简体   繁体   English

写入使用 pysftp “open”方法打开的 SFTP 服务器上的文件很慢

[英]Writing to a file on SFTP server opened using pysftp “open” method is slow

I have a piece of Python code that works, but is very slow to write a Dataframe directly to an SFTP location.我有一段 Python 代码可以工作,但是将 Dataframe 直接写入 SFTP 位置非常慢。 I am using pysftp and pandas.to_csv() to achieve the task of reading an Excel file from a remote location, run a few simple transformations and write it over to an SFTP location.我正在使用pysftppandas.to_csv()来完成从远程位置读取 Excel 文件的任务,运行一些简单的转换并将其写入 SFTP 位置。

The code snippet is shared below which, takes 4 minutes 30 seconds precisely, to write 100 records to the SFTP location.下面共享代码片段,精确地需要 4 分 30 秒,将 100 条记录写入 SFTP 位置。 An average Dataframe that I process has a maximum of 20 columns.我处理的平均 Dataframe 最多有 20 列。

def dataframe_sftp_transfer(df,destination_path):
    cnopts = CnOpts()
    cnopts.hostkeys = None
    sftp = Connection('sftp3.server.com'
                    ,username= 'user'
                    ,password = 'pwd123'
                    ,cnopts=cnopts)
    with sftp.open(destination_path,'w+') as f:
        chunksize = 100
        with tqdm(total=len(df)) as progbar:
            df.to_csv(f,sep='~',index=False,chunksize=chunksize)
            progbar.update(chunksize)

Is there a better/faster way to achieve the aforesaid?有没有更好/更快的方法来实现上述目标? Shouldn't writing files of the stated magnitude take only a couple of minutes?编写规定大小的文件不应该只需要几分钟吗?
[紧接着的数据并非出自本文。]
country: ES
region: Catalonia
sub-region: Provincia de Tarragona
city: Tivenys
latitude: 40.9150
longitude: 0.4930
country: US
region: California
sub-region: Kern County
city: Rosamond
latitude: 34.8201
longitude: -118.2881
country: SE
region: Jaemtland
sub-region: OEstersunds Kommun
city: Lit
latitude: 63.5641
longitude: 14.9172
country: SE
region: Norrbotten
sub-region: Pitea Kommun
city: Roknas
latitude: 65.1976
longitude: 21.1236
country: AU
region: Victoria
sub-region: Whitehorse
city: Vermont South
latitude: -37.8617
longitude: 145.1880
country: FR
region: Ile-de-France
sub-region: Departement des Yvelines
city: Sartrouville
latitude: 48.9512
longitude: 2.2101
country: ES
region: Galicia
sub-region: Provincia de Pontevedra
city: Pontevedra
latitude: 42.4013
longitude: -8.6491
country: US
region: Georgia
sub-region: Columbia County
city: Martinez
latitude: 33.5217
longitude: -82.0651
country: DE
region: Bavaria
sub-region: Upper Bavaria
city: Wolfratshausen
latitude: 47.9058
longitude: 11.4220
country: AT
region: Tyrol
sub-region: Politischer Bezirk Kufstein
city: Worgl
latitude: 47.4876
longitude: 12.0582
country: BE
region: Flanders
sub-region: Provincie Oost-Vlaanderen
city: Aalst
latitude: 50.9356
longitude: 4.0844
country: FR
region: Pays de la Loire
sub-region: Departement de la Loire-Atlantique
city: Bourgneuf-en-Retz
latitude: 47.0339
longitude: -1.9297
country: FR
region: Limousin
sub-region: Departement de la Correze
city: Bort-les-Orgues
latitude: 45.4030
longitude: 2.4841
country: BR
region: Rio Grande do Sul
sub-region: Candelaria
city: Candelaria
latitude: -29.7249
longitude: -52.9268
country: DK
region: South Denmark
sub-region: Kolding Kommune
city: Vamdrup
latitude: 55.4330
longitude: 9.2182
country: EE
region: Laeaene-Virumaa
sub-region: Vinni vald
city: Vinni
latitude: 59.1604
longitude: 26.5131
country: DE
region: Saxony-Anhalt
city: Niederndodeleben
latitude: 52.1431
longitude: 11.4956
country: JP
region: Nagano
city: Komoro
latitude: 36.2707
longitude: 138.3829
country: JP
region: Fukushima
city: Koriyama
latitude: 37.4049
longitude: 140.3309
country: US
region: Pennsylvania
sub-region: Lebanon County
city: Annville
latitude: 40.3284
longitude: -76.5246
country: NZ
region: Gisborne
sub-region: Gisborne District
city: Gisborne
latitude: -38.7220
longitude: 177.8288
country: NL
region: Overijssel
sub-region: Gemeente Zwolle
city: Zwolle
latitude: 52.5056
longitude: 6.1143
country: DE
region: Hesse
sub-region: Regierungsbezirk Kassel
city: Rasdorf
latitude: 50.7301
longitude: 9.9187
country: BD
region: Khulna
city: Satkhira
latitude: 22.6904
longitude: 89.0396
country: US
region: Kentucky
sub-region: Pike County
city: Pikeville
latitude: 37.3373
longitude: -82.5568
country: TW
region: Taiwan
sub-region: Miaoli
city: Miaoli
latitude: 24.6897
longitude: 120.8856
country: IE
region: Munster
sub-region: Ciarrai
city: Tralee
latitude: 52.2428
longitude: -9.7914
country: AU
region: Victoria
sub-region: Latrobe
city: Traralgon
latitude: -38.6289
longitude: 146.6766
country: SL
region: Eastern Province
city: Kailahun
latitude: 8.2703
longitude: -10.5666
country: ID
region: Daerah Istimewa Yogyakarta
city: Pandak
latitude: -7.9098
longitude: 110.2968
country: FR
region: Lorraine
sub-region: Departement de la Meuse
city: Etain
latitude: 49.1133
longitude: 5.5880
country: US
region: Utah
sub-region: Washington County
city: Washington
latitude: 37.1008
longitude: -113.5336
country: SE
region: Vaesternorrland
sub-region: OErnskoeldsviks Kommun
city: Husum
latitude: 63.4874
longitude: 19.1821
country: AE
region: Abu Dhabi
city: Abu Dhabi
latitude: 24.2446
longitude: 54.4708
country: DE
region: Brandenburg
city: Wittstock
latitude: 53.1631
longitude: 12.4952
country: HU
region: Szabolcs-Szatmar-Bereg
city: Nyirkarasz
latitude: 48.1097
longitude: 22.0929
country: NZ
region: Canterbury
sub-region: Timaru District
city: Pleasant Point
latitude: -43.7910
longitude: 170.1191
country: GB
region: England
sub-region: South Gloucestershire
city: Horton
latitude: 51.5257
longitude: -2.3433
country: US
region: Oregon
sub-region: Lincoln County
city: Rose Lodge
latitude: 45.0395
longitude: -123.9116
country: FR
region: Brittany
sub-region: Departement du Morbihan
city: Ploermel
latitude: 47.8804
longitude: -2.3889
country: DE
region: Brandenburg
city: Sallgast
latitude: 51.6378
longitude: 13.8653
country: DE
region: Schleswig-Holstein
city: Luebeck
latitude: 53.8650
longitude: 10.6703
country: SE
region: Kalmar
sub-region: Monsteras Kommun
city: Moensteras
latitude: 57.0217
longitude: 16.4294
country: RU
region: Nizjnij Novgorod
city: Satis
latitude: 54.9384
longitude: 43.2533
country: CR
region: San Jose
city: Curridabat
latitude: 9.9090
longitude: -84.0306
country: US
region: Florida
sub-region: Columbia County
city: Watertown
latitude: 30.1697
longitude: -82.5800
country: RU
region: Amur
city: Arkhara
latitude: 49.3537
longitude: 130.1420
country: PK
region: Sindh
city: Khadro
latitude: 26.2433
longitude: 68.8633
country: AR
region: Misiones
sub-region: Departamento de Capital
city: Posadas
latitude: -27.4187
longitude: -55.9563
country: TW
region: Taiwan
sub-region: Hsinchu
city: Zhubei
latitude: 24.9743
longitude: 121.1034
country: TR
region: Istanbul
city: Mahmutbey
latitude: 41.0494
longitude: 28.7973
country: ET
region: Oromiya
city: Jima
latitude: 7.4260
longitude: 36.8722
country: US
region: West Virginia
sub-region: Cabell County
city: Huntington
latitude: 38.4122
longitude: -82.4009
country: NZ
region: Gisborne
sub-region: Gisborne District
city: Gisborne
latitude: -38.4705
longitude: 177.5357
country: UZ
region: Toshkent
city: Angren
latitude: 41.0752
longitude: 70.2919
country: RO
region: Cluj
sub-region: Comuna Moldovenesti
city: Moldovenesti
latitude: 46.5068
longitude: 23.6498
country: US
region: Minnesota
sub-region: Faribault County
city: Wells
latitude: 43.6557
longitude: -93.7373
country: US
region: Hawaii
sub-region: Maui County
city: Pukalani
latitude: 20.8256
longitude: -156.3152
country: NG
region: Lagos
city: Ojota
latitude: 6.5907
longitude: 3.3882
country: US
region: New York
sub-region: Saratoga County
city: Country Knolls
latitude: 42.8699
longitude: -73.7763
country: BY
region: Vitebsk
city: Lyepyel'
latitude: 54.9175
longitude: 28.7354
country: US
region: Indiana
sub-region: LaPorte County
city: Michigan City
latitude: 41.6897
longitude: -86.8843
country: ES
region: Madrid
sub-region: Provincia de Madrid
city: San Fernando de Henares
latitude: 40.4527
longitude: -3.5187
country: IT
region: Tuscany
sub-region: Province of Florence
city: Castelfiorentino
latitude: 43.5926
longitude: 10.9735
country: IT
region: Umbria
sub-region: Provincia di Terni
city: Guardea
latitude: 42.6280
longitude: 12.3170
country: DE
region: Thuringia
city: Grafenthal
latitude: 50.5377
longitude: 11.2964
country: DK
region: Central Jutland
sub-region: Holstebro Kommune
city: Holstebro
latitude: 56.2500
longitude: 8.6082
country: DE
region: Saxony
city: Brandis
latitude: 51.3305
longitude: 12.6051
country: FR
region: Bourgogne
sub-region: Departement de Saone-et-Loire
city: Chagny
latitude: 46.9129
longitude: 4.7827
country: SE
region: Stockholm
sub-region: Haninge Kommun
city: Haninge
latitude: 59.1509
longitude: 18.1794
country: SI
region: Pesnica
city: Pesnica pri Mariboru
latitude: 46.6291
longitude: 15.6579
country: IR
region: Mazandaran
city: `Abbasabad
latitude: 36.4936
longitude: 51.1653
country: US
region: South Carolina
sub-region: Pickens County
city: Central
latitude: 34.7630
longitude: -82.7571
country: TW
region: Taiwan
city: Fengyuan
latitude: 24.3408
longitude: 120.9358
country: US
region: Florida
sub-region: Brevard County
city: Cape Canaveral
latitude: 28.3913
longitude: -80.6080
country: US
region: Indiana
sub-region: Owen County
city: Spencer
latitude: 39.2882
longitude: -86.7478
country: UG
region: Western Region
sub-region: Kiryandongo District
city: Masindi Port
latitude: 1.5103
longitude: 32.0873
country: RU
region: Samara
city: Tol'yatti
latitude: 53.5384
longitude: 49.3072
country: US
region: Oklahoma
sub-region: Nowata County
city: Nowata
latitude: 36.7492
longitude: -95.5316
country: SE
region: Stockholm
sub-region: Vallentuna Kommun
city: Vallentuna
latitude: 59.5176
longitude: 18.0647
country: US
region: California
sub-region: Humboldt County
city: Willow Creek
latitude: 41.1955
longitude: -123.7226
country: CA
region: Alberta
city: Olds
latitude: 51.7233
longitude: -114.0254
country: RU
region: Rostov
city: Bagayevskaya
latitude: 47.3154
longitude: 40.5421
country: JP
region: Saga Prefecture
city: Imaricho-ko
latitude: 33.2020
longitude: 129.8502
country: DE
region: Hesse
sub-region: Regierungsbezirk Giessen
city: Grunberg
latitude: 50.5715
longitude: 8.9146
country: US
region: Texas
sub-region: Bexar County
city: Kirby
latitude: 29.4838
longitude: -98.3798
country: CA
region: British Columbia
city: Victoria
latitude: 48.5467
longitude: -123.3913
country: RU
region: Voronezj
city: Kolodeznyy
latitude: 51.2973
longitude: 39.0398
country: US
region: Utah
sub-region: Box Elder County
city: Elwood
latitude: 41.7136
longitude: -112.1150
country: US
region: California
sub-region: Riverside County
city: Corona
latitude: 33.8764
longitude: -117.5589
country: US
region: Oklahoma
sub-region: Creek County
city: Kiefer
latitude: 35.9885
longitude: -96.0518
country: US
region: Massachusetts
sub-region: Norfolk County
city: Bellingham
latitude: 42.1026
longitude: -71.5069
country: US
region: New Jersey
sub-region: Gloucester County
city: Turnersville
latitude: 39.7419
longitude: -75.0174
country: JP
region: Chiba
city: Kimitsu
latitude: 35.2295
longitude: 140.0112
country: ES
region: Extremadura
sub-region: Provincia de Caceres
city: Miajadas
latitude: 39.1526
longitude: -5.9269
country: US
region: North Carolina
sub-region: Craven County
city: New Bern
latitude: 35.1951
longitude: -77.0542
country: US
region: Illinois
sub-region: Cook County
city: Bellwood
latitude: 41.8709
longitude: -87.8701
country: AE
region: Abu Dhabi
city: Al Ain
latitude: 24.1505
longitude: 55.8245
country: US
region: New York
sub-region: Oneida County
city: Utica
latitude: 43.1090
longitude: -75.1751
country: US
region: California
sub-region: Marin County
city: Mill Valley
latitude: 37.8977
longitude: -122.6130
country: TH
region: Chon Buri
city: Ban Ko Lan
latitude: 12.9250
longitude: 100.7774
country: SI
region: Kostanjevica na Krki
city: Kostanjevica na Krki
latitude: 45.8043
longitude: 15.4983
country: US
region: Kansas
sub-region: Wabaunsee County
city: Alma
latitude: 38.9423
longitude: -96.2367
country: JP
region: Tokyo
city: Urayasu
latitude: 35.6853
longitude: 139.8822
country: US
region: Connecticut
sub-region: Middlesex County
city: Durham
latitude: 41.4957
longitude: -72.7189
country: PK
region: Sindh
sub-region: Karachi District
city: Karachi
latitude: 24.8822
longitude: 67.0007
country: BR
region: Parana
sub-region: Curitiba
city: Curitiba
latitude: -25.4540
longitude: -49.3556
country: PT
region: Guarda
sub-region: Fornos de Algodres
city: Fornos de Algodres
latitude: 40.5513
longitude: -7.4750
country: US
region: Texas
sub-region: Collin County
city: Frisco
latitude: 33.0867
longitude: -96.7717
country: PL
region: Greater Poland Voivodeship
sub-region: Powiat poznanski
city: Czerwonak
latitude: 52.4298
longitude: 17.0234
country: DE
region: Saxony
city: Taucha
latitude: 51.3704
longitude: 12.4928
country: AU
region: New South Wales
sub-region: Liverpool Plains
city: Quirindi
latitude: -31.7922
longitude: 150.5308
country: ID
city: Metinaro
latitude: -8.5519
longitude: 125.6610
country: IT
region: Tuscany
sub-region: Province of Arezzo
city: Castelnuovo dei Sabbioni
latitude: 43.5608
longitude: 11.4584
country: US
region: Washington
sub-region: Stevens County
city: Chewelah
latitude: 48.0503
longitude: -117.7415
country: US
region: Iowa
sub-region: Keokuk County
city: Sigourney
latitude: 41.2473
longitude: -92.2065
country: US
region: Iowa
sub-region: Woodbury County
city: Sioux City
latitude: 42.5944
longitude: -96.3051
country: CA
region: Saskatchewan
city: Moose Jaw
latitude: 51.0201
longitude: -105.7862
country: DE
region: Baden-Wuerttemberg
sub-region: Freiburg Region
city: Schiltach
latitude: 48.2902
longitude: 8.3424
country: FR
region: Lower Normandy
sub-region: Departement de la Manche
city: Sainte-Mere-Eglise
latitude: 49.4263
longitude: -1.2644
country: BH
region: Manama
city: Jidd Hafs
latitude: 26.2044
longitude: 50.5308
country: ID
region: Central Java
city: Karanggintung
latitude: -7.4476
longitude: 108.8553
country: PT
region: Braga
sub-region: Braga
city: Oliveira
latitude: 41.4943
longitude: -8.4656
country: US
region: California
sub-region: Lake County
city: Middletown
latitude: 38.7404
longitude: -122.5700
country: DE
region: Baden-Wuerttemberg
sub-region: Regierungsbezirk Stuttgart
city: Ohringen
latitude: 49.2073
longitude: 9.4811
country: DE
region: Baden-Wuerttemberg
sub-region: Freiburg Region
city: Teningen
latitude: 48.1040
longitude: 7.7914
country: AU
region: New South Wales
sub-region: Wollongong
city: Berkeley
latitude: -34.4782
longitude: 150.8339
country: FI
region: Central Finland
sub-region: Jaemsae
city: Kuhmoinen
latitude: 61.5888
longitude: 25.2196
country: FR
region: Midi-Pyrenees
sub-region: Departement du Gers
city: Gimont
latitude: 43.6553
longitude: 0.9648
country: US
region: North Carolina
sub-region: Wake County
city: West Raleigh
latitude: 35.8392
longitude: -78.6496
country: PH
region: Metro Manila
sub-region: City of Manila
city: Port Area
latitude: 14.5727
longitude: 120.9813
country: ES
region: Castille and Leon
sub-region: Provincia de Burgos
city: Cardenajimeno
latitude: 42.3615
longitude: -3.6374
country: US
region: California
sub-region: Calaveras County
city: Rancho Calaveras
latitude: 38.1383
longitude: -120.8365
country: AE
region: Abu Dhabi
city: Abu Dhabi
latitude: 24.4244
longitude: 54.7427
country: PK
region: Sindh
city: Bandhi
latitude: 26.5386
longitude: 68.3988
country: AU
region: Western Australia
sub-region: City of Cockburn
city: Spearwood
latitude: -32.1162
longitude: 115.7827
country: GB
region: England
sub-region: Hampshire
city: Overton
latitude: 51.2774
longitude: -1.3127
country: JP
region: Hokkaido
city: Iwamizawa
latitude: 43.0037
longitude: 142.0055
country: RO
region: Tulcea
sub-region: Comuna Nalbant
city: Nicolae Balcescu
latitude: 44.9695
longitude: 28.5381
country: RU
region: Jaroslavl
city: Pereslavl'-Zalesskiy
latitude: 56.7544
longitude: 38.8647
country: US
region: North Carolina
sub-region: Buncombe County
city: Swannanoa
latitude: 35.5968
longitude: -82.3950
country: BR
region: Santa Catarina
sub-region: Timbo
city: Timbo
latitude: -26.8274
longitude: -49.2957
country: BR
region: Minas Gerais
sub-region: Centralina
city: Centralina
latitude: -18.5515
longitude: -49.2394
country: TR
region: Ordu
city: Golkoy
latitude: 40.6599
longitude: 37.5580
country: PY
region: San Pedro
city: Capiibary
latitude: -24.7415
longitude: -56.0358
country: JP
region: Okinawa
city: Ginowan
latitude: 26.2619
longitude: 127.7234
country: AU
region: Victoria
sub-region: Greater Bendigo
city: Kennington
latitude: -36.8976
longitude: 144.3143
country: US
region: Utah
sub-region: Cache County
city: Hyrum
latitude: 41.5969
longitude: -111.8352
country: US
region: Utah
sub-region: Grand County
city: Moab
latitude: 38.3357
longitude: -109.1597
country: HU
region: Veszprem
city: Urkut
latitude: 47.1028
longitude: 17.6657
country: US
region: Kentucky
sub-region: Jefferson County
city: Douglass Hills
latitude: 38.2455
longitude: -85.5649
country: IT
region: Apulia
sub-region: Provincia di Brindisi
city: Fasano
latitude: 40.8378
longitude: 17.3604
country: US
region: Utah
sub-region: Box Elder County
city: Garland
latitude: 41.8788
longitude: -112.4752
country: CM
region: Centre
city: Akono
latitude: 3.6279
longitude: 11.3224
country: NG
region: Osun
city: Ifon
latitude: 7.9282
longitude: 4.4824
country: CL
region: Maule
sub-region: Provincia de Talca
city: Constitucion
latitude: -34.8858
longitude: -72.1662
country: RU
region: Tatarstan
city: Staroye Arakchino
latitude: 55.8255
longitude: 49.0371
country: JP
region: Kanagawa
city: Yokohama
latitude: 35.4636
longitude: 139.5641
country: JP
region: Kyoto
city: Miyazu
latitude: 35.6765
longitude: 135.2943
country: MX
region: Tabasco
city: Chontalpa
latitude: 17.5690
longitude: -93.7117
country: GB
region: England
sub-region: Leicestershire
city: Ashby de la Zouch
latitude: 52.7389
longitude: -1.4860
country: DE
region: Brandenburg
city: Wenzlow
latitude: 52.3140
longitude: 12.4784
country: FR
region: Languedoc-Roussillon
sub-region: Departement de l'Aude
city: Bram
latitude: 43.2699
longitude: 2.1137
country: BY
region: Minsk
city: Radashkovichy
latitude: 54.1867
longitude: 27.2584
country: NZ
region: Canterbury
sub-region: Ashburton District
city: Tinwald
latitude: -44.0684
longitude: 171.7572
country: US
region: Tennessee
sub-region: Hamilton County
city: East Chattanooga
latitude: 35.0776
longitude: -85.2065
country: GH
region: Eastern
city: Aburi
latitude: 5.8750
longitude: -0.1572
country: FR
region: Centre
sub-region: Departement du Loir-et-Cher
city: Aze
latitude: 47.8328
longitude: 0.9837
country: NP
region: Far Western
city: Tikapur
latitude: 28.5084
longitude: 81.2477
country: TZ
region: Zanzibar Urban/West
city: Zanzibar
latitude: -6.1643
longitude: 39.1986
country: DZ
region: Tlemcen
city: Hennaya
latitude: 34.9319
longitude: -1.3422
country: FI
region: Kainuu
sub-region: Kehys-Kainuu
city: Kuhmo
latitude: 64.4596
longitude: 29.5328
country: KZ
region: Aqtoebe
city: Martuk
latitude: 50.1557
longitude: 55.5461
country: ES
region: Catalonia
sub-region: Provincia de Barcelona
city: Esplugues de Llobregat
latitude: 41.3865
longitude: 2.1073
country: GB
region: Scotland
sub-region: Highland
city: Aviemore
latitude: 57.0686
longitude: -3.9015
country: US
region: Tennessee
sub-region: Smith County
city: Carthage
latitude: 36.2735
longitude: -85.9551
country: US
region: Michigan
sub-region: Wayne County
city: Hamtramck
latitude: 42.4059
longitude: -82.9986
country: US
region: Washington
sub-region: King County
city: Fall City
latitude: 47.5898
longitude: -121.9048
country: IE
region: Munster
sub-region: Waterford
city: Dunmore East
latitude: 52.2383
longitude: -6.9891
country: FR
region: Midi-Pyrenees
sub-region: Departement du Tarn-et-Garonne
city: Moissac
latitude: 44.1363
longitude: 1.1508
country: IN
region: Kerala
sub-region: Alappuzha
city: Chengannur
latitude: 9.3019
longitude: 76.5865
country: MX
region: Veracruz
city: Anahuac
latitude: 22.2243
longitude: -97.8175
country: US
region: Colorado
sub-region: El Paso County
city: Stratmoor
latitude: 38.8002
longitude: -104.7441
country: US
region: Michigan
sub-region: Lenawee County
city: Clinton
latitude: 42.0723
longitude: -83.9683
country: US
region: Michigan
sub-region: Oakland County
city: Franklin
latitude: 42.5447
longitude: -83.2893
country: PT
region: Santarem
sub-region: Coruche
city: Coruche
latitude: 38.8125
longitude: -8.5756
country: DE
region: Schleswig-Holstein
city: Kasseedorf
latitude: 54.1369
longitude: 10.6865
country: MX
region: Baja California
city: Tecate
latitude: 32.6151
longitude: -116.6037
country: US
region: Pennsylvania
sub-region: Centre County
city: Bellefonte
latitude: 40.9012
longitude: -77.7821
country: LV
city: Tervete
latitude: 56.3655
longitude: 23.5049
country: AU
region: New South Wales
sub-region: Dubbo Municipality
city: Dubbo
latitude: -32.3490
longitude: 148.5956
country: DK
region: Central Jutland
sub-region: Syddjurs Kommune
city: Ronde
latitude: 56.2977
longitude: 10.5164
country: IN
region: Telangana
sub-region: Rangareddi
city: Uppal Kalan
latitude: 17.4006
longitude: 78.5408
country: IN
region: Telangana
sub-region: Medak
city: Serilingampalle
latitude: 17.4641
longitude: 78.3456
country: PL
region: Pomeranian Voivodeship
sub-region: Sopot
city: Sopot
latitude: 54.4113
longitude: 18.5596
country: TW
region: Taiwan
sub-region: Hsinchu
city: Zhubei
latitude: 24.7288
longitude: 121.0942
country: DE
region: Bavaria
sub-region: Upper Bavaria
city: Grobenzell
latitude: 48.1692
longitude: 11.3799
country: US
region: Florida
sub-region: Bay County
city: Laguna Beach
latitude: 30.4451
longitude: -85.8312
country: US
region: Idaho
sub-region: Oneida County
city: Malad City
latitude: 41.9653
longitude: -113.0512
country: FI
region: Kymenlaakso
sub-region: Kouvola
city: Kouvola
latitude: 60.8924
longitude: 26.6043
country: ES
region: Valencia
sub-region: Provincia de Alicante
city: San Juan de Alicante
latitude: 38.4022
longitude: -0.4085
Using a tool like FileZilla to put files in the remote SFTP location works much faster but, that sadly takes away any form of automation.使用 FileZilla 之类的工具将文件放入远程 SFTP 位置的速度要快得多,但遗憾的是,这会带走任何形式的自动化。

You open the remote file without buffering.您打开远程文件而不进行缓冲。 That way, every time the df.to_csv writes to the file, Paramiko/pysftp sends a request to the SFTP server and waits for a response.这样,每次df.to_csv写入文件时,Paramiko/pysftp 都会向 SFTP 服务器发送请求并等待响应。 I do not know internals of df.to_csv , but it's likely it does one write per line (if not more).我不知道df.to_csv的内部结构,但它很可能每行写一次(如果不是更多的话)。 That would explain, why the upload is so slow.这可以解释为什么上传这么慢。 Particularly, if your connection to the server has high latency.特别是,如果您与服务器的连接具有高延迟。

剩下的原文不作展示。